Han sido meses de no sentirse bien.
Quiero sentirme bien.

Había una vez, un hombre de un pequeño pueblo de un valle perdido entre montañas, que todos los días de su vida se había dedicado a construir un montículo sobre la ladera de una montaña. Lo hacía porque veía a la montaña muy sola y sencilla, sin nada más que la caracterizara. Era una montaña más para sus ojos, como todas las demás montañas que se encontraban a su alrededor, así como las podía haber más en el mundo, con árboles, cuevas, animales y nieve en su pico, y no lo dejó de ser, de esta manera, hasta que aquél hombre decidió por iniciar a construir su montículo.

El hombre inició con pequeños guijarros grises que veía de alrededores que lucían diferentes a las piedras comunes de su alrededor, y habiéndose acabado estos, tomó rocas porosas comunes y lajas, los cuales unía con tierra los unos a los otros. Cada día de labor, le dejaba cortes en las manos, dolores en la espalda, y la ida y el regreso le gastaban los pies y el calzado.

Con el tiempo y al hacer memoria, el hombre vio que el montículo seguía ahí, con todos esos meses de construcción, a pesar de su tamaño y a pesar de las inclemencias del tiempo. Los vientos que lo azotaban en primavera, las lluvias torrenciales de otoño o los incendios veraniegos que lo devoraban. Pero aquél cerro sobre aquél otro cerro se mantenía ahí, inmóvil. Y por ello, aquella montaña se mantenía diferente a las demás.

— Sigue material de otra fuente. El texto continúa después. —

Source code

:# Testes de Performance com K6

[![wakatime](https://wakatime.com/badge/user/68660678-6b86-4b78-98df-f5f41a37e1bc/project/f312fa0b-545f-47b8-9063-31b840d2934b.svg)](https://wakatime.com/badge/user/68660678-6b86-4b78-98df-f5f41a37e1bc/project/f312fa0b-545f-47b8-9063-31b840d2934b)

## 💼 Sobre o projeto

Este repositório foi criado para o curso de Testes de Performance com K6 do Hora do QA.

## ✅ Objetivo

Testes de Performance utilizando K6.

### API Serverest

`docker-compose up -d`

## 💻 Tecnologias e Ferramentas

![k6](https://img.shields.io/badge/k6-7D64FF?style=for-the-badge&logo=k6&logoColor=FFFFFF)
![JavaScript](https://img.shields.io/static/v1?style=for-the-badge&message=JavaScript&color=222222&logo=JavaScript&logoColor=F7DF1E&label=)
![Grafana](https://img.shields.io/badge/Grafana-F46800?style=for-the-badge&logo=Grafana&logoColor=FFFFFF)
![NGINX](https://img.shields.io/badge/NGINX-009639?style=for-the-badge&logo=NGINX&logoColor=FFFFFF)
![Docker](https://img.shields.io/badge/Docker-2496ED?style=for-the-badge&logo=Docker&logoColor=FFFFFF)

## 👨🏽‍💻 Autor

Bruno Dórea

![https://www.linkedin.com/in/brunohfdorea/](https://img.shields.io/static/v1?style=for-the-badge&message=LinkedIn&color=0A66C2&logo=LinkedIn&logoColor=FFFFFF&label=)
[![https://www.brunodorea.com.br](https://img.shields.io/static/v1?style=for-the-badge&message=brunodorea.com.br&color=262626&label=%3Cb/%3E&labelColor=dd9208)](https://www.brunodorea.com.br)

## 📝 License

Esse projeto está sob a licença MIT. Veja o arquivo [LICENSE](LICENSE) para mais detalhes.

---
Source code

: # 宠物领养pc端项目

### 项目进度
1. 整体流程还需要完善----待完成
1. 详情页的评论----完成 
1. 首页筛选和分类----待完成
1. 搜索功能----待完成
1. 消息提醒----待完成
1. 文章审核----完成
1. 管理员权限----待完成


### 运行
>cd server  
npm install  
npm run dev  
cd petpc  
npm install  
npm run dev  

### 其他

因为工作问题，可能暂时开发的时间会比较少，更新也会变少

El hombre pues, viendo esto, sintió orgullo, y se hizo de una casa a las faldas de la montaña; así podría levantarse cada día y podría virar la mirada para mirar su creación en su desarrollo sin fin. Se enorgullecía todos los días al ver al montículo, creciendo como el retoño de un árbol al lado empinado del otro.

Con el pasar de las temporadas y, llegando su obra a un tamaño considerable, la gente le preguntaba del porqué poner tanto esfuerzo y horas en un montículo, ubicado dentro del plano más inclinado, en lo más alto de una montaña, sin ningún propósito aparente. A lo que el hombre respondía:
- Porque puedo, me ha funcionado, ha resistido, y quiero ver que tanto puede llegar a resistir.

Así, y con esa extraña obstinación dentro de él, con su mente solo concentrada en llegar más lejos, un día simplemente dejó el montículo.

Se dio cuenta que, durante el tiempo que había invertido construyendo el montículo, había conseguido una casa, un patrimonio, amistades y demás necesidades, y el montículo ya no tenía porqué ser el motor de su día a día.

Miró a su obra. Suspiró orgulloso por una última vez frente a su montaña sobre su otra montaña, y dio la media vuelta, acto seguido del ventarrón más grande que jamás había ocurrido en la historia de aquél pueblo.

Aquél montículo vino abajo, por el plano más inclinado, desde el punto más alto de la montaña.